By Nageshwar Patnaik in Bhubaneswar, September 27, 2016 : Odisha government owned Public Sector Units [PSU] have registered an accumulated profit of Rs 555.36 crore in 2014-15 compared to Rs 2339.35 crore in 2010-11,indicating poor performance of the PSUs, according to the Report of the Comptroller and Auditor General of India on PSUs for the year ended March 2015, which was tabled in the state Assembly on Monday.
Of 47 working PSUs, 28 PSUs earned profit of Rs 2006.48 crore and nine PSUS incurred loss of Rs 806.78 crore. One PSU – Odisha State Civil Supplies Corporation has reported ‘no profit no loss’ while nine companies have not yet started their commercial operation.
Among the profit making PSUS, Odisha Mining Corporation [OMC] takes the lead with a profit of Rs 1487 crore followed by Odisha Power Generation Corporation Ltd [Rs 229.63 cr], Odisha Power Transmission Corporation Ltd [Rs 52.30 cr] and Odisha State Beverages Corporation Ltd [Rs 49.56 cr]. GRIDCO Ltd reported heft loss of Rs 679.80 crore followed by Odisha State Financial Corporation [Rs 77.40 cr] and Odisha Rural Housing Development Corporation [Rs 31.71 cr].
At the end of March 2015, Odisha had 47 working PSUs (44 Companies and 3 Statutory Corporations) and 28 non-working PSUs (all Companies), of which working PSUs employed 19,000 employees. Functional PSUs reported a turnover of Rs 16,474.01 crore as on September 30, 2015.
“This turnover is equal to 5.30% of state gross domestic product indicating an important role by state PSUs in the economy”, the CAG report says.
The state government has invested Rs 12,928.02 crore in all 75 PSUs. Of 28 non-working PSUs, 17 PSUs were in the process of liquidation whose accounts were in arrears for 5 to 49 years and the remaining 11 non-working PSUs had arrears for 14 to 44 years, the report said. Incidentally, the number of accounts of working PSUs in arrears has increased from 39 in 2010-11 to 54 in 2014-15.
“Despite several correspondences and tripartite meetings held with the PSUs’ management and their statutory auditors to pull up their arrear accounts, these PSUs did not adhere to their action plant”, the CAG pulls up.

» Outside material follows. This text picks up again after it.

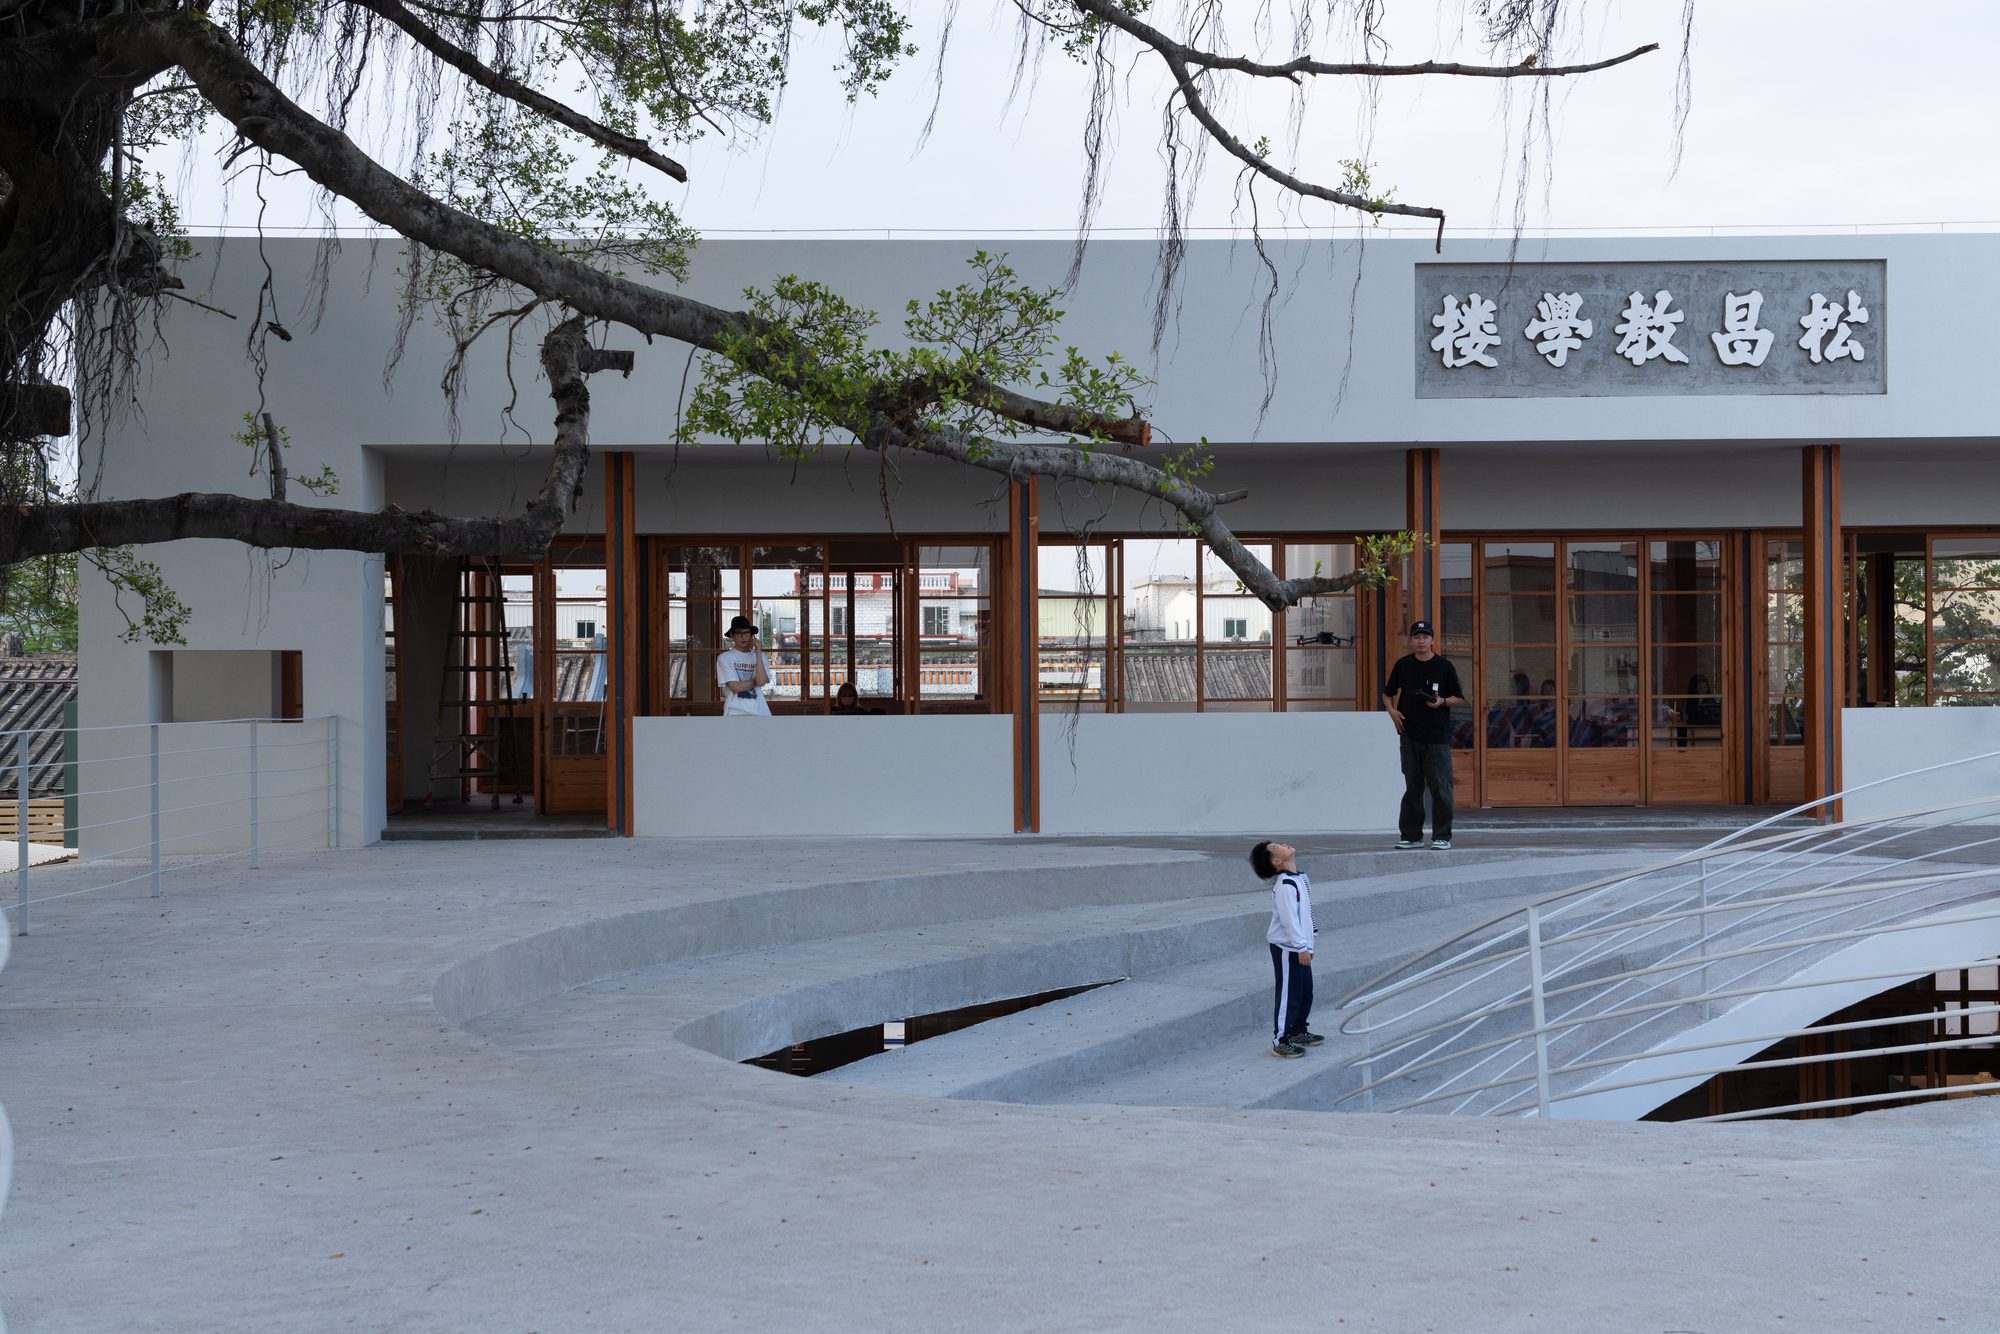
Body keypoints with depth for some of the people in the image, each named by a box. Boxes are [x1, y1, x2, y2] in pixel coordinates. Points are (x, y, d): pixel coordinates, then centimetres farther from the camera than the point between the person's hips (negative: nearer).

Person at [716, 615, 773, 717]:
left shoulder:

It may be recalled that the state government initiated reforms in PSUS ways back in 2005 know as Public Enterprise Restructuring Programme, which identified 35 loss-making PSUs. While 11 were identified for closure, 13 were to be privatized and nine restructured.
But the CAG report says, as of March 2015, only two – Orissa Timber and Engineering Works and General Engineering and Scientific Works were closed while three – Hirakud Industrial Works Ltd, IDCOL Cement Ltd and IDCOL Rolling Mills LTd were privatized and Odisha State Road Transport Corporation was restructured.

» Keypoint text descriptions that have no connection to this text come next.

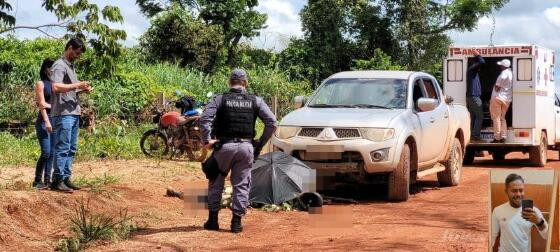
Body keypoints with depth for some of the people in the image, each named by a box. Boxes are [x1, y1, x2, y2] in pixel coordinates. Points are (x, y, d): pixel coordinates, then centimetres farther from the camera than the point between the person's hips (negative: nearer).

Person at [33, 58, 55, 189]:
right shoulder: (41, 84, 1)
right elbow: (42, 104, -8)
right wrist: (47, 121, -16)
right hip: (44, 121, -5)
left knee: (52, 153, 3)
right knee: (46, 152, -11)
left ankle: (47, 180, 8)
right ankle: (37, 181, -2)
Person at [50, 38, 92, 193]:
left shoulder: (70, 66, 21)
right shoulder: (60, 65, -8)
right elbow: (56, 87, -23)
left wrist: (82, 90, 9)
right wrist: (77, 85, -17)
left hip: (74, 113, 10)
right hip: (63, 114, -10)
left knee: (71, 149, 10)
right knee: (62, 148, -9)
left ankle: (66, 178, 15)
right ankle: (58, 180, -6)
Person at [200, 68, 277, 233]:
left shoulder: (220, 99, -1)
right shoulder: (255, 101, 5)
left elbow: (204, 119, -13)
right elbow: (272, 123, -1)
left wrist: (207, 140, -4)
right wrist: (261, 143, 7)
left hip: (224, 146, -1)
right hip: (246, 147, 1)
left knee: (216, 182, 14)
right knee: (242, 184, 9)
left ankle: (213, 220, 15)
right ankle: (236, 221, 8)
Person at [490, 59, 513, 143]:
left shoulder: (505, 72, -14)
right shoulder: (510, 73, 14)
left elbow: (502, 78, -37)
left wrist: (497, 85, -22)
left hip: (498, 97, -9)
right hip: (507, 99, 9)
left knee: (496, 118, -2)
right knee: (502, 118, 16)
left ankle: (497, 138, -2)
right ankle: (503, 137, 10)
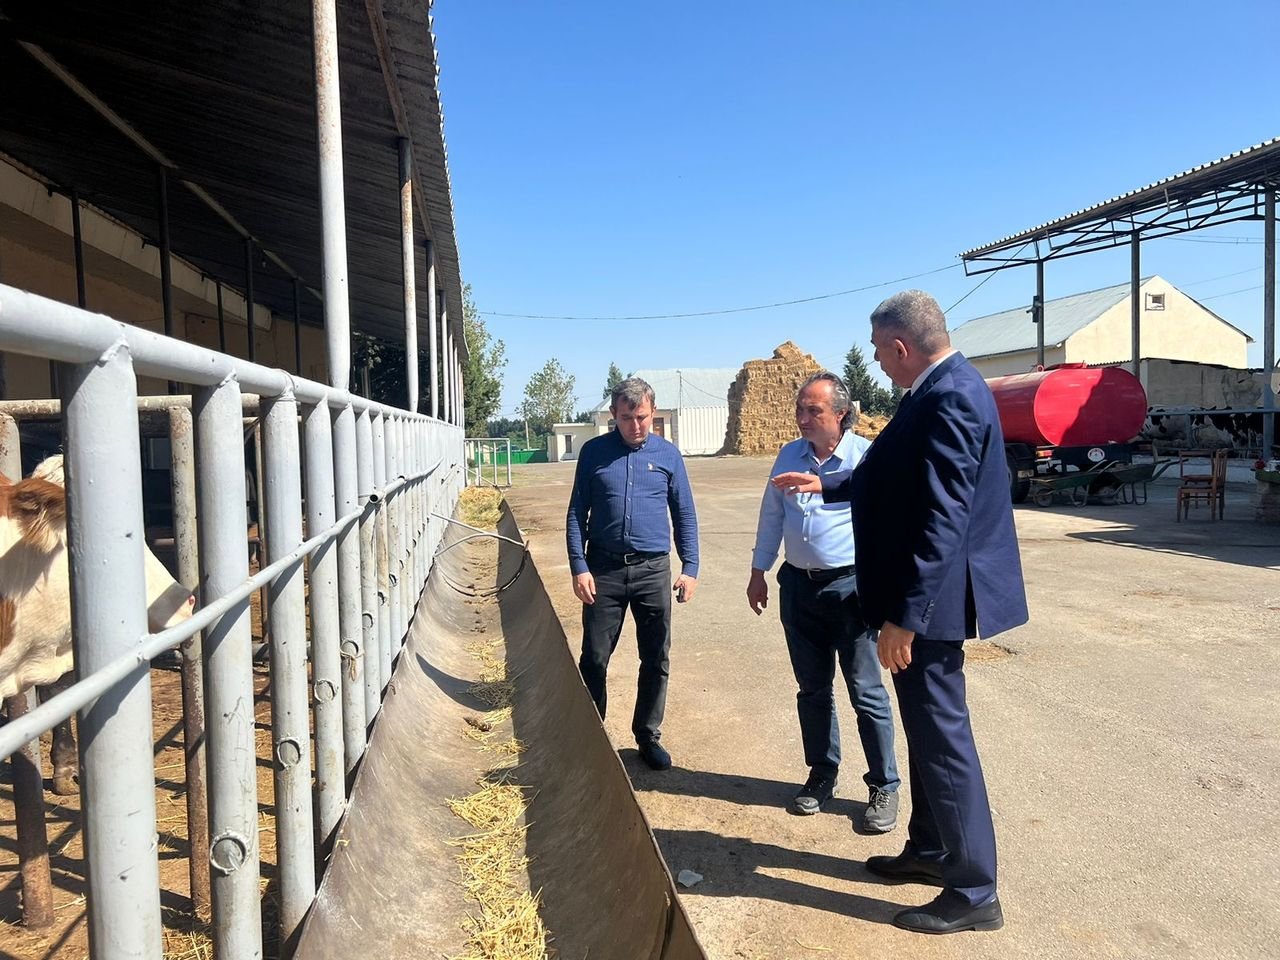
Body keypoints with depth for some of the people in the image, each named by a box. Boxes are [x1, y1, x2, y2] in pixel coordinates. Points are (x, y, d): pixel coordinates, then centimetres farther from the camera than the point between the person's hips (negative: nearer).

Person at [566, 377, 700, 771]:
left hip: (653, 569, 1)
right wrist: (579, 567, -6)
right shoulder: (594, 452, 2)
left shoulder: (668, 454, 4)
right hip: (604, 569, -1)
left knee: (656, 661, 9)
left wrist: (690, 568, 0)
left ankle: (648, 735, 26)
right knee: (594, 659, 7)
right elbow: (576, 514, 3)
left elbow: (685, 516, 8)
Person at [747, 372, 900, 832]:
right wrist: (758, 573, 14)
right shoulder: (788, 456, 7)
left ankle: (884, 786, 16)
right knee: (812, 689, 15)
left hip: (851, 587, -5)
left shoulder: (866, 457, -10)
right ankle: (821, 775, 30)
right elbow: (770, 517, 14)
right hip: (799, 586, 5)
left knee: (866, 692, 1)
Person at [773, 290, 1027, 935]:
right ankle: (929, 851, 37)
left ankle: (973, 892, 15)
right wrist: (825, 485, 34)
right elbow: (892, 480, 24)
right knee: (926, 729, 20)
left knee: (942, 736, 0)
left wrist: (905, 616, -26)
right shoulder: (940, 391, 11)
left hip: (930, 598, -11)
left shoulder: (950, 398, -21)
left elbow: (943, 519, -27)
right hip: (921, 595, 11)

A decade after the reforms process began; the government is yet to take pro-active move for the remaining 29 PSUs which include 11 non-working PSUs. “Action is in progress for closure of 11 PSUs, privatization of 10 PSUs and restructuring of 8 PSUs”, the report says.
The CAG also rapped the government Company, Odisha Hydro Power Corporation [OHPC] for failing to increase its installed capacity during 2010-15, poor maintenance, non-compliance of safety regulations issued by Central electricity Authority even after four years of notification. “There were deficiencies in manpower management, inventory management and monitoring and internal control system of OHPC”, the report adds.

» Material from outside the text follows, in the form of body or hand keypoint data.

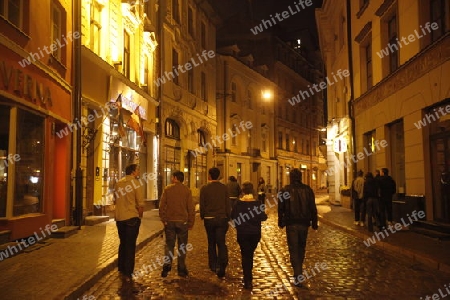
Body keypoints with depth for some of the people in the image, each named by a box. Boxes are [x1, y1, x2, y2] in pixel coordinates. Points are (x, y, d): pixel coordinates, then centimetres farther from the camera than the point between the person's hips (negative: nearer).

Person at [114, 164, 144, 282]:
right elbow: (140, 204, -13)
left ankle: (121, 269, 30)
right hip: (132, 218, -6)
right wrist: (140, 215, 2)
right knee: (130, 245, 3)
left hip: (119, 218, 6)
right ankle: (127, 273, 5)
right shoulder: (135, 183, -11)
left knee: (123, 243, 20)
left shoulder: (118, 183, 6)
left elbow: (115, 201, 14)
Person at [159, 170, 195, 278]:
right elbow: (191, 208, -1)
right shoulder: (187, 190, -1)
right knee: (182, 246, 9)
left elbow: (162, 206, 0)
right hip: (182, 221, 0)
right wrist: (191, 223, 6)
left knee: (169, 244, 9)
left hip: (169, 221, 0)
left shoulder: (167, 189, 0)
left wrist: (163, 219, 8)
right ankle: (181, 269, 11)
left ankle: (166, 266, -2)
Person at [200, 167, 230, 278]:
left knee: (211, 243, 15)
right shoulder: (223, 187, -1)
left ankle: (213, 265, 23)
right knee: (221, 243, 0)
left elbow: (202, 205, -2)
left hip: (209, 219, 0)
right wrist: (228, 218, 9)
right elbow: (227, 204, 1)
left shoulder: (204, 188, -6)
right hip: (222, 218, 0)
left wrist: (202, 216, 12)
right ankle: (222, 266, -14)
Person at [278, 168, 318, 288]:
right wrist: (314, 223, 9)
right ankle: (299, 270, 35)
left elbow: (281, 208, -2)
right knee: (301, 247, 21)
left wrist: (281, 222, 9)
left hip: (291, 224, -3)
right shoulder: (307, 190, -1)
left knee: (293, 249, 2)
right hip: (304, 224, 3)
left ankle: (298, 277, -5)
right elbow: (313, 208, 1)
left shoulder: (285, 190, -7)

Similarly, the report finds fault with Odisha State Warehousing Corporation, a statutory body for failing to achieve the planned capacity addition under the Private Entrepreneurs [PEG]-2009 scheme of government of India. “OSWC mainly catered to the warehousing needs of the organized sector and failed to attract farmers for utilization of storage space”, the CAG observes.
The CAG has suggested OSWC to rationalize augmentation of storage capacities so as to optimize utilization of loss making or idle warehouses, make available its godowns to farmers at reasonable rates, ensure scientific storage facility and strengthen monitoring and internal control system.